> _Exercise instructions_: Please output every row below word for word, leaving out the pictures.

*** Opening Material to process ***

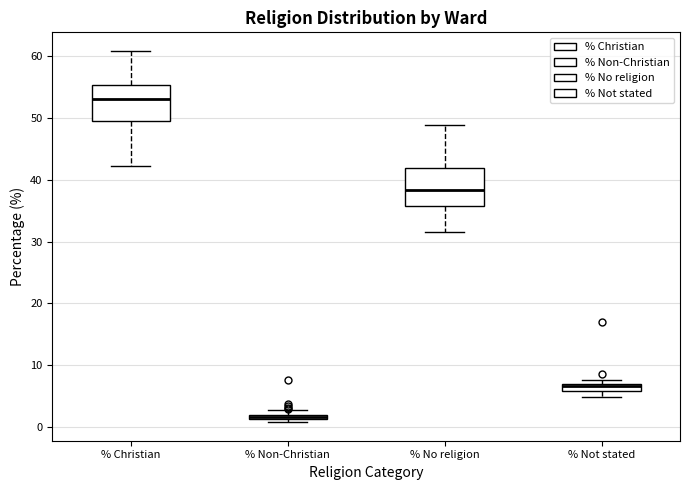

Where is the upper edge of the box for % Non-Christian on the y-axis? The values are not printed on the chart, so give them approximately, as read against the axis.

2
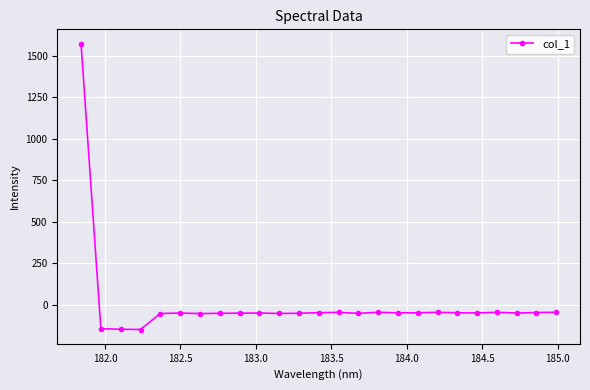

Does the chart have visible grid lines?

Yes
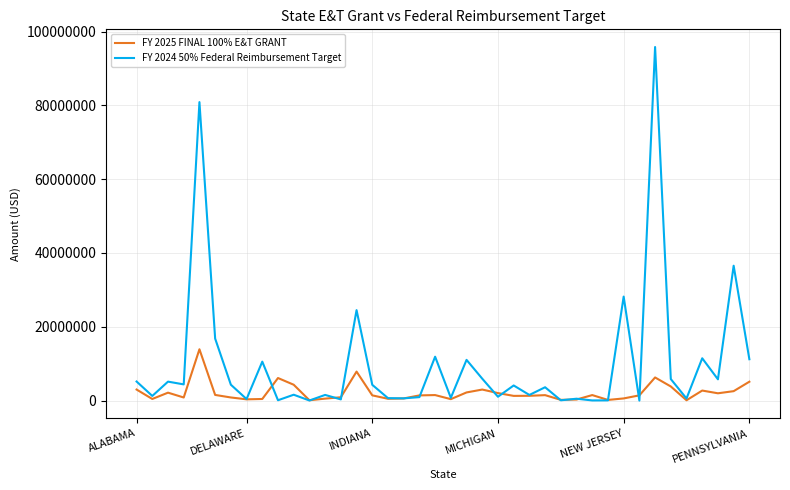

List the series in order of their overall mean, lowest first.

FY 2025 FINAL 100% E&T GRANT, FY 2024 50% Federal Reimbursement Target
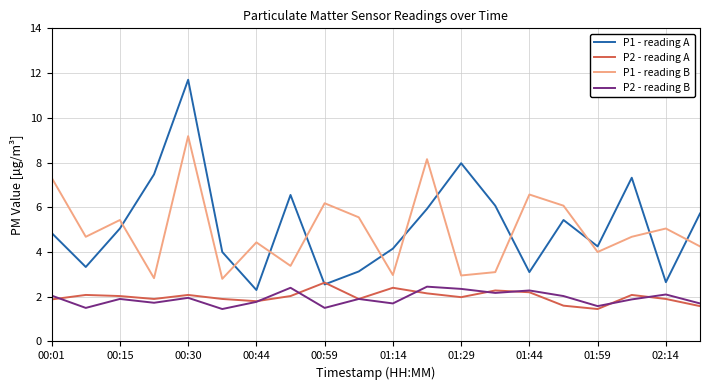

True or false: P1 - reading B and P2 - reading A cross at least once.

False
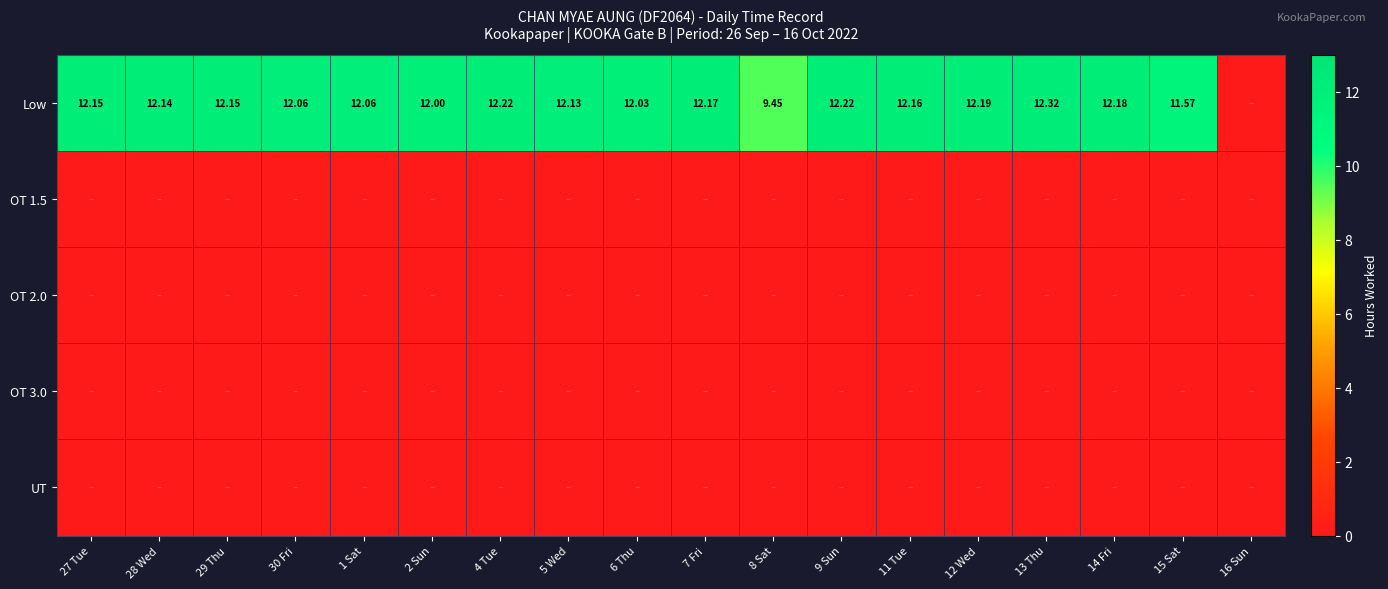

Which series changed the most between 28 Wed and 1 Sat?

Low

*** Closing Material to process ***

> _Output of the task_:
Where is the upper edge of the box for % Non-Christian on the y-axis? The values are not printed on the chart, so give them approximately, as read against the axis.

2

Does the chart have visible grid lines?

Yes

List the series in order of their overall mean, lowest first.

FY 2025 FINAL 100% E&T GRANT, FY 2024 50% Federal Reimbursement Target

True or false: P1 - reading B and P2 - reading A cross at least once.

False

Which series changed the most between 28 Wed and 1 Sat?

Low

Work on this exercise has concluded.